*** Opening Information provided ***
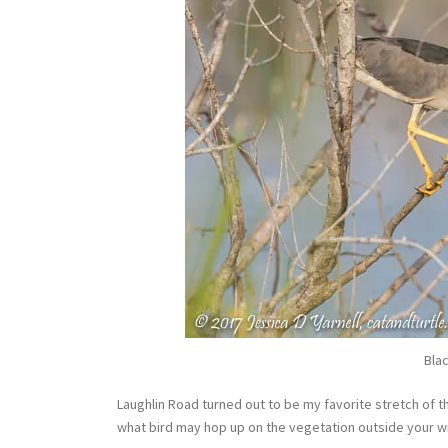
Bla
Laughlin Road turned out to be my favorite stretch of th
what bird may hop up on the vegetation outside your 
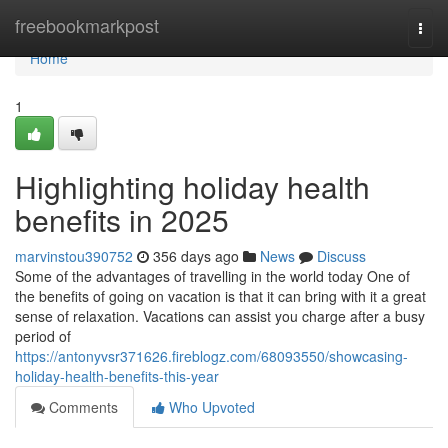
Home
freebookmarkpost
Togg
navi
Home
1
Highlighting holiday health
benefits in 2025
marvinstou390752
356 days ago
News
Discuss
Some of the advantages of travelling in the world today One of
the benefits of going on vacation is that it can bring with it a great
sense of relaxation. Vacations can assist you charge after a busy
period of
https://antonyvsr371626.fireblogz.com/68093550/showcasing-
holiday-health-benefits-this-year
Comments
Who Upvoted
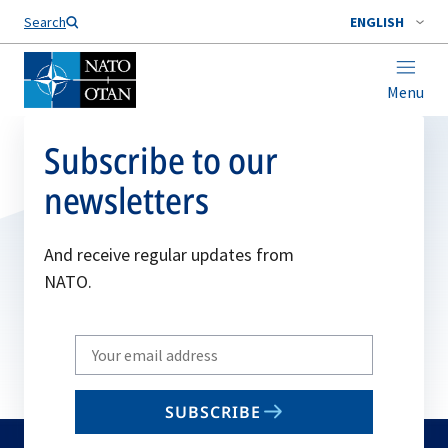
Search
ENGLISH
Menu
Subscribe to our
newsletters
And receive regular updates from
NATO.
Write
your
email
SUBSCRIBE
to
subscribe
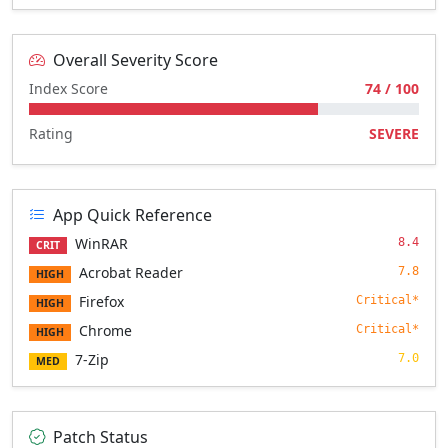
Overall Severity Score
Index Score
74 / 100
Rating
SEVERE
App Quick Reference
WinRAR
8.4
CRIT
Acrobat Reader
7.8
HIGH
Firefox
Critical*
HIGH
Chrome
Critical*
HIGH
7-Zip
7.0
MED
Patch Status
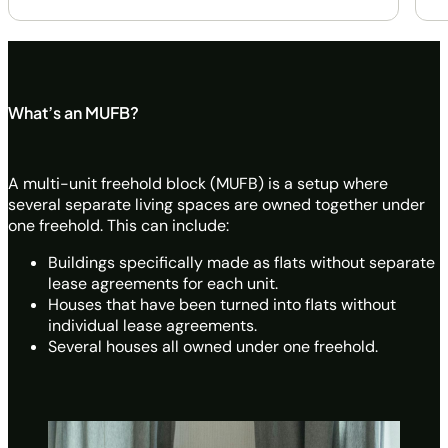
What’s an MUFB?
A multi-unit freehold block (MUFB) is a setup where
several separate living spaces are owned together under
one freehold. This can include:
Buildings specifically made as flats without separate
lease agreements for each unit.
Houses that have been turned into flats without
individual lease agreements.
Several houses all owned under one freehold.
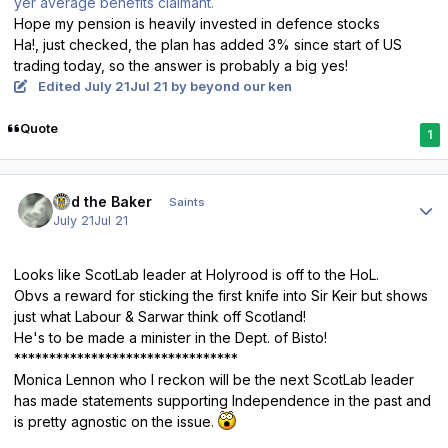
yer average benefits claimant.
Hope my pension is heavily invested in defence stocks
Ha!, just checked, the plan has added 3% since start of US
trading today, so the answer is probably a big yes!
Edited
July 21
Jul 21
by beyond our ken
Quote
1
Author stats
Bud the Baker
Saints
July 21
Jul 21
Looks like ScotLab leader at Holyrood is off to the HoL.
Obvs a reward for sticking the first knife into Sir Keir but shows
just what Labour & Sarwar think off Scotland!
He's to be made a minister in the Dept. of Bisto!
********************************
Monica Lennon who I reckon will be the next ScotLab leader
has made statements supporting Independence in the past and
is pretty agnostic on the issue.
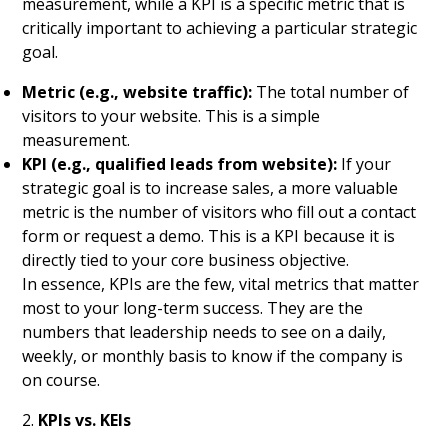
measurement, while a KPI is a specific metric that is
critically important to achieving a particular strategic
goal.
Metric (e.g., website traffic):
The total number of
visitors to your website. This is a simple
measurement.
KPI (e.g., qualified leads from website):
If your
strategic goal is to increase sales, a more valuable
metric is the number of visitors who fill out a contact
form or request a demo. This is a KPI because it is
directly tied to your core business objective.
In essence, KPIs are the few, vital metrics that matter
most to your long-term success. They are the
numbers that leadership needs to see on a daily,
weekly, or monthly basis to know if the company is
on course.
2.
KPIs vs. KEIs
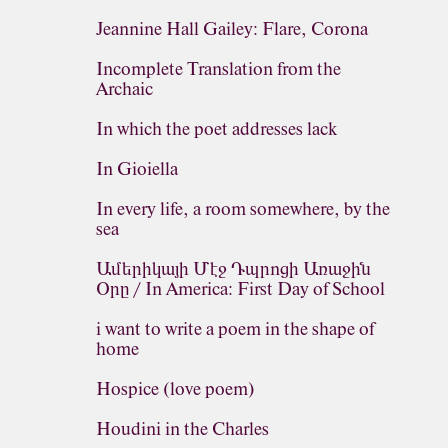
Jeannine Hall Gailey: Flare, Corona
Incomplete Translation from the
Archaic
In which the poet addresses lack
In Gioiella
In every life, a room somewhere, by the
sea
Ամերիկայի Մէջ Դպրոցի Առաջին
Օրը / In America: First Day of School
i want to write a poem in the shape of
home
Hospice (love poem)
Houdini in the Charles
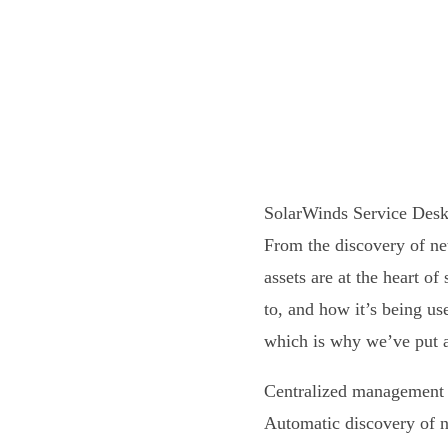
SolarWinds Service Desk 
From the discovery of ne
assets are at the heart o
to, and how it’s being u
which is why we’ve put a
Centralized management o
Automatic discovery of 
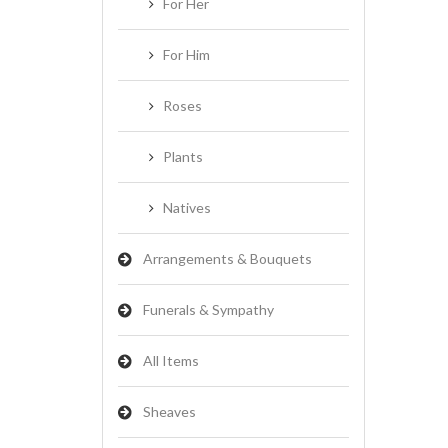
For Her
For Him
Roses
Plants
Natives
Arrangements & Bouquets
Funerals & Sympathy
All Items
Sheaves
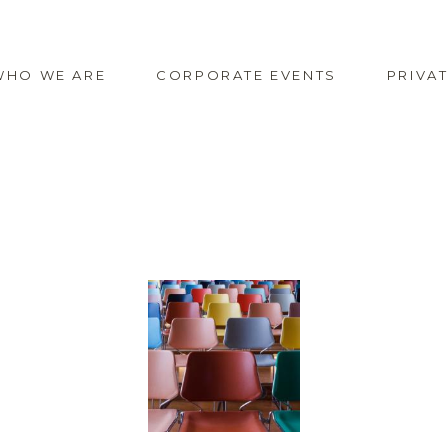
WHO WE ARE
CORPORATE EVENTS
PRIVA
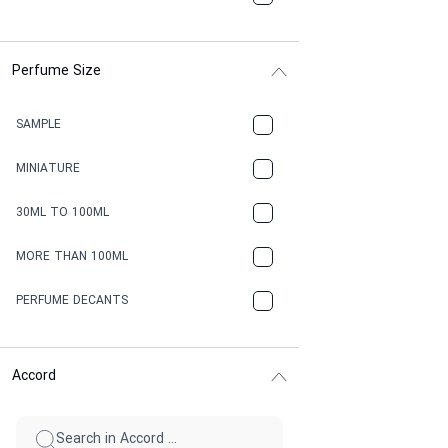
Perfume Size
SAMPLE
MINIATURE
30ML TO 100ML
MORE THAN 100ML
PERFUME DECANTS
Accord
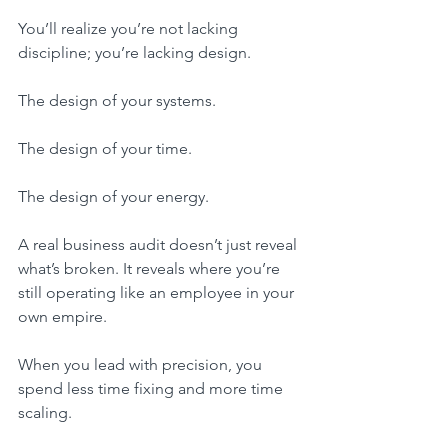
You’ll realize you’re not lacking 
discipline; you’re lacking design.
The design of your systems.
The design of your time.
The design of your energy.
A real business audit doesn’t just reveal 
what’s broken. It reveals where you’re 
still operating like an employee in your 
own empire.
When you lead with precision, you 
spend less time fixing and more time 
scaling.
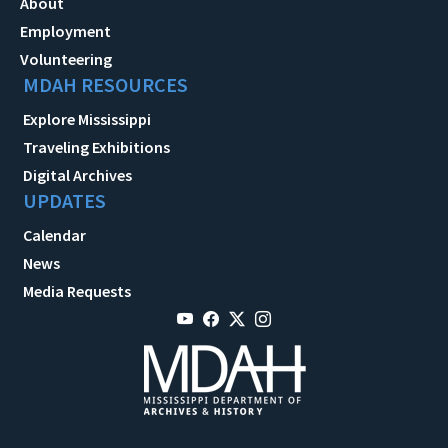
About
Employment
Volunteering
MDAH RESOURCES
Explore Mississippi
Traveling Exhibitions
Digital Archives
UPDATES
Calendar
News
Media Requests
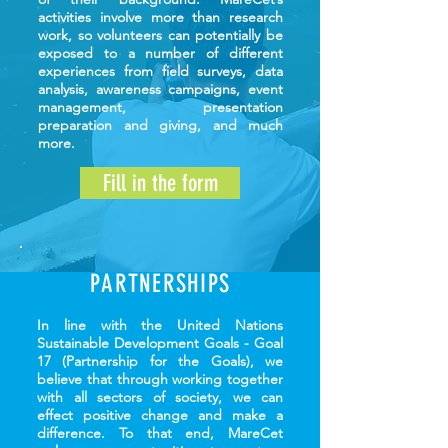
activities involve more than research
work, so volunteers can potentially be
exposed to a number of different
experiences from field surveys, data
analysis, awareness campaigns, event
management, presentation
preparation and giving, and much
more.
Fill in the form
PARTNERSHIPS
In line with the United Nations
Sustainable Development Goals - Goal
17 (Partnership for the Goals), we
believe that through working together
with all sectors of society, we can
effect positive change and make a
difference. To that end, MareCet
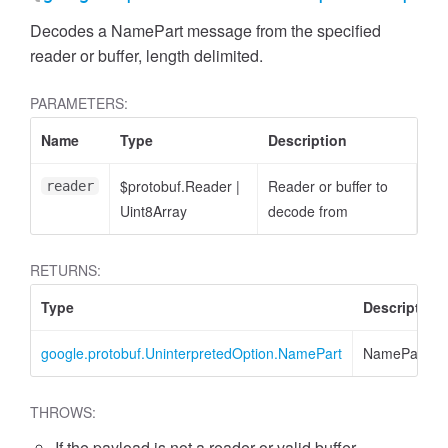
Decodes a NamePart message from the specified
reader or buffer, length delimited.
PARAMETERS:
Name
Type
Description
cessFilterExpression
$protobuf.Reader
|
Reader or buffer to
reader
Uint8Array
decode from
RETURNS:
Type
Description
google.protobuf.UninterpretedOption.NamePart
NamePart
THROWS:
If the payload is not a reader or valid buffer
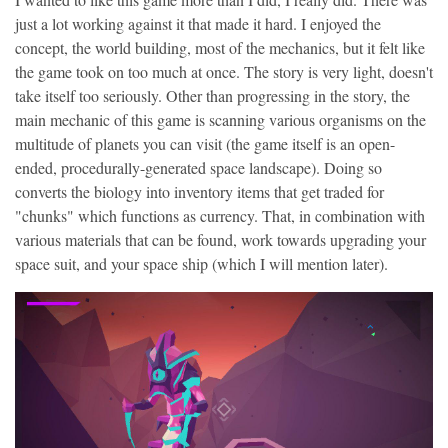
just a lot working against it that made it hard. I enjoyed the
concept, the world building, most of the mechanics, but it felt like
the game took on too much at once. The story is very light, doesn't
take itself too seriously. Other than progressing in the story, the
main mechanic of this game is scanning various organisms on the
multitude of planets you can visit (the game itself is an open-
ended, procedurally-generated space landscape). Doing so
converts the biology into inventory items that get traded for
"chunks" which functions as currency. That, in combination with
various materials that can be found, work towards upgrading your
space suit, and your space ship (which I will mention later).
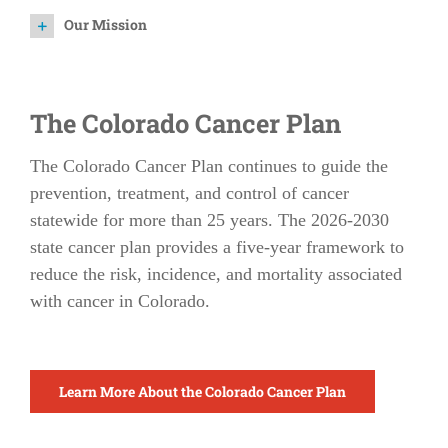
Our Mission
The Colorado Cancer Plan
The Colorado Cancer Plan continues to guide the
prevention, treatment, and control of cancer
statewide for more than 25 years. The 2026-2030
state cancer plan provides a five-year framework to
reduce the risk, incidence, and mortality associated
with cancer in Colorado.
Learn More About the Colorado Cancer Plan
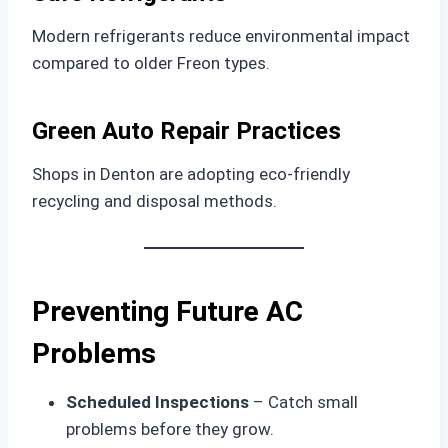
Modern refrigerants reduce environmental impact
compared to older Freon types.
Green Auto Repair Practices
Shops in Denton are adopting eco-friendly
recycling and disposal methods.
Preventing Future AC
Problems
Scheduled Inspections
– Catch small
problems before they grow.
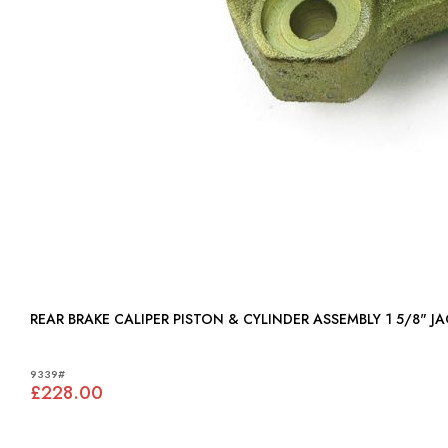
REAR BRAKE CALIPER PISTON & CYLINDER ASSEMBLY 1 5/8" JA
9339#
£228.00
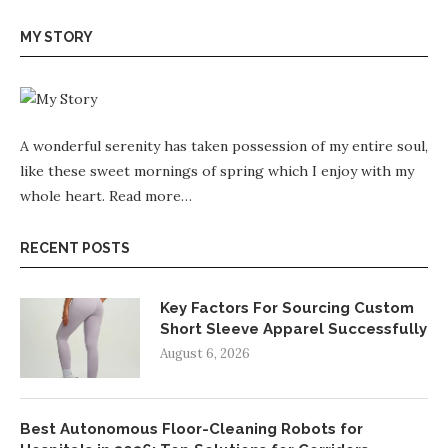
MY STORY
A wonderful serenity has taken possession of my entire soul,
like these sweet mornings of spring which I enjoy with my
whole heart.
Read more…
RECENT POSTS
Key Factors For Sourcing Custom
Short Sleeve Apparel Successfully
August 6, 2026
Best Autonomous Floor-Cleaning Robots for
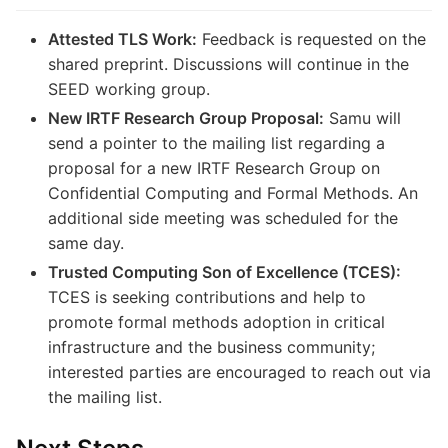
Attested TLS Work:
Feedback is requested on the
shared preprint. Discussions will continue in the
SEED working group.
New IRTF Research Group Proposal:
Samu will
send a pointer to the mailing list regarding a
proposal for a new IRTF Research Group on
Confidential Computing and Formal Methods. An
additional side meeting was scheduled for the
same day.
Trusted Computing Son of Excellence (TCES):
TCES is seeking contributions and help to
promote formal methods adoption in critical
infrastructure and the business community;
interested parties are encouraged to reach out via
the mailing list.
*** Closing Information provided ***
» **Task statement**:
Copy out the lines from the one containing "You’ll realize you’re not lacking" through the one containing "Media Requests", inclusive, leaving out the pictures.

» **Answer box**:
You’ll realize you’re not lacking 
discipline; you’re lacking design.
The design of your systems.
The design of your time.
The design of your energy.
A real business audit doesn’t just reveal 
what’s broken. It reveals where you’re 
still operating like an employee in your 
own empire.
When you lead with precision, you 
spend less time fixing and more time 
scaling.
About
Employment
Volunteering
MDAH RESOURCES
Explore Mississippi
Traveling Exhibitions
Digital Archives
UPDATES
Calendar
News
Media Requests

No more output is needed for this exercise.